### Dataset entries
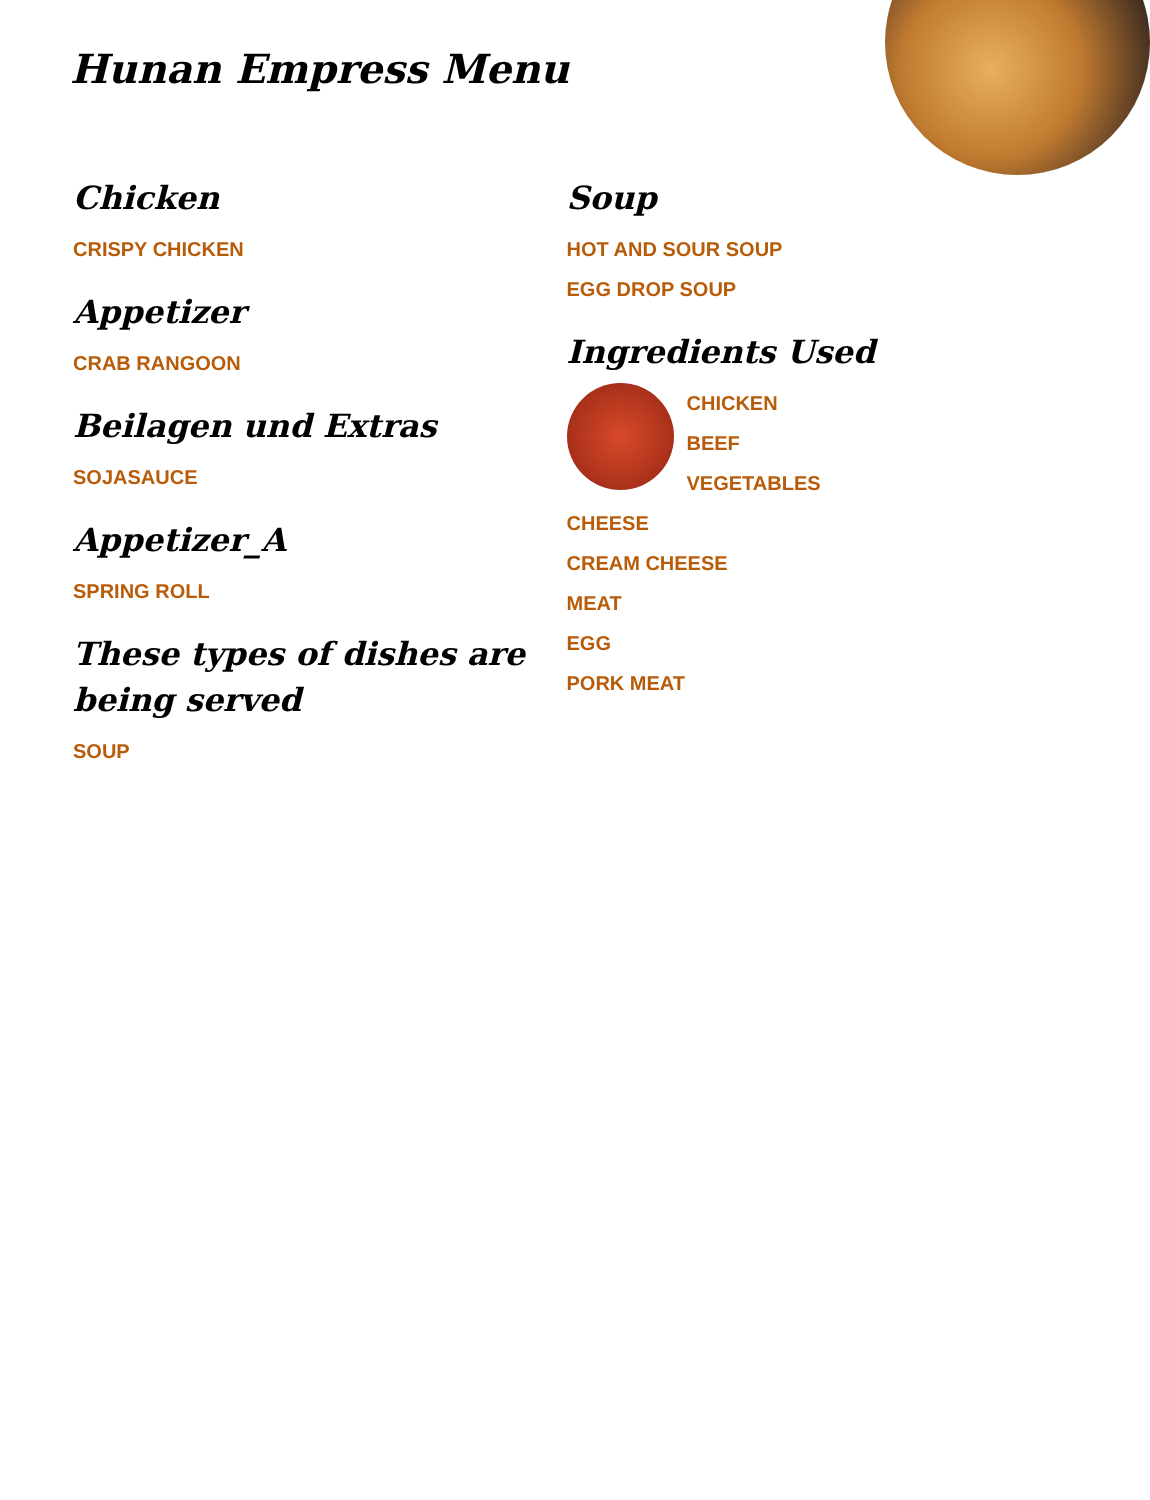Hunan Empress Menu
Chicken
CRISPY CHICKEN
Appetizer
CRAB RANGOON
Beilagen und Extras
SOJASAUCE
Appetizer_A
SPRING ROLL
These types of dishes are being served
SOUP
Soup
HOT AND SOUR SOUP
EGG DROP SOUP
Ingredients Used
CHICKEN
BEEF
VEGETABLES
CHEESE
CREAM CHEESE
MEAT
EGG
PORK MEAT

### What needs to be done
The response should be the full material, repeated exactly, with images removed.

### Answer section
Hunan Empress Menu
Chicken
CRISPY CHICKEN
Appetizer
CRAB RANGOON
Beilagen und Extras
SOJASAUCE
Appetizer_A
SPRING ROLL
These types of dishes are being served
SOUP
Soup
HOT AND SOUR SOUP
EGG DROP SOUP
Ingredients Used
CHICKEN
BEEF
VEGETABLES
CHEESE
CREAM CHEESE
MEAT
EGG
PORK MEAT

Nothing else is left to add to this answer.